I made my precise parameters clear in my initial post:
Precisely, it is an opinion offered here in IMHO, borne of a lifetime of observation, within my own experience. It is empirical in nature. I am not arguing that there are more evangelists or fewer, nor am I offering an opinion on how successful or unsuccessful their practice of evangelizing is. However, within my personal observation and experience, I see people evangelizing far more often than I used to. There may be fewer who are just more “in your face,” or there may be more of them than there used to be. No idea.
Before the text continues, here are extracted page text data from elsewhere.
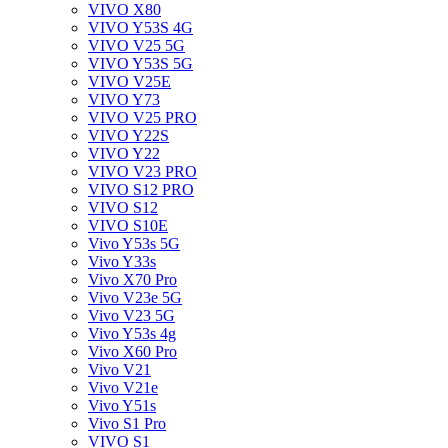
VIVO X80
VIVO Y53S 4G
VIVO V25 5G
VIVO Y53S 5G
VIVO V25E
VIVO Y73
VIVO V25 PRO
VIVO Y22S
VIVO Y22
VIVO V23 PRO
VIVO S12 PRO
VIVO S12
VIVO S10E
Vivo Y53s 5G
Vivo Y33s
Vivo X70 Pro
Vivo V23e 5G
Vivo V23 5G
Vivo Y53s 4g
Vivo X60 Pro
Vivo V21
Vivo V21e
Vivo Y51s
Vivo S1 Pro
VIVO S1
Stated another way, It doesn’t mean there are more people doing it. It means I see more people doing it than I used to. Whether that means there are fewer evangelicals engaging in it more loudly and more often because they are now emboldened by examples and practices set at the current highest levels of government, or there are now more evangelicals engaging in it, I don’t know. I am not offering an opinion on that.
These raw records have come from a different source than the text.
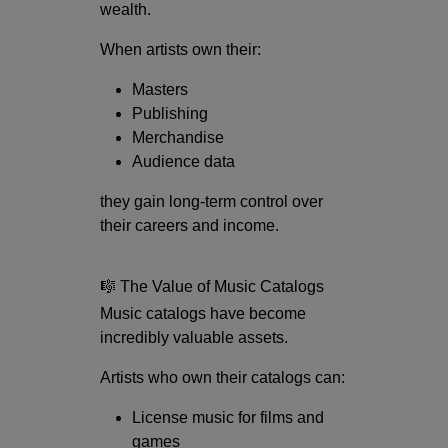
wealth.
When artists own their:
Masters
Publishing
Merchandise
Audience data
they gain long-term control over
their careers and income.
🎼 The Value of Music Catalogs
Music catalogs have become
incredibly valuable assets.
Artists who own their catalogs can:
License music for films and
games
Well said. Religion, and by that I mean conservative Christianity has been slowly creeping into our culture and discourse. I don’t like it, I don’t have to like it, and no one gets to lecture me how I should feel about it. It’s pretty condescending.
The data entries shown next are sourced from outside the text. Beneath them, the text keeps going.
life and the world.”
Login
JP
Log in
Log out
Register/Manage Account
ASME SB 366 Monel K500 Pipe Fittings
That’s still not a command, demand, or instruction! Not in the slightest! It’s just “I hope God does nice things for you today.”
I will say that I can empathize with the feeling when people get over-religous around me. A co-worker of mine refers to God as “My Lord.” This makes me feel “ooky” as you phrased it, in ways that I can’t explain.
But that’s just her talking about her own inner life in her own personal idiom. She’s allowed to do that, I’m allowed to avoid her. Everyone doesn’t need to suit me.
Thank you, @Sylvanz. You said it with far fewer words than I did!
No question, lots of people can say, “Have a blessed day!” and have no agenda about it whatsoever. When they say it to others who share their beliefs, that’s lovely. When they say it to family members, perfectly fine. When they say it to me, a person they’ve never met, I question their motives in our current political climate. It is one that encourages militant Christianity at most, if not all, levels of society and government.
I do think it’s different depending on where one lives. Oregon is an odd state with respect to religion. On one hand, it is the least religious state in the Union, at least last time I checked. On the other hand, the eastern half of the state in particular is heavily influenced both by MAGA and evangelical religions of several different sorts that have already made significant inroads into the population of the State of Idaho. This bleeds into the rural areas of the western part of Oregon. It’s how we have both Portland and Malheur County – regions that could not be more diametrically opposed in terms of their politics and views on religion. Confrontation is brewing here, especially in the more rural areas. And that may be one of the reasons I see the more in-your-face sort of evangelizing than others who have posted in this thread.
To be clear, this is just speculation on my part, based on what I’ve observed over more than 20 years of living here. I used to be comfortable living here as an atheist. Now, not so much.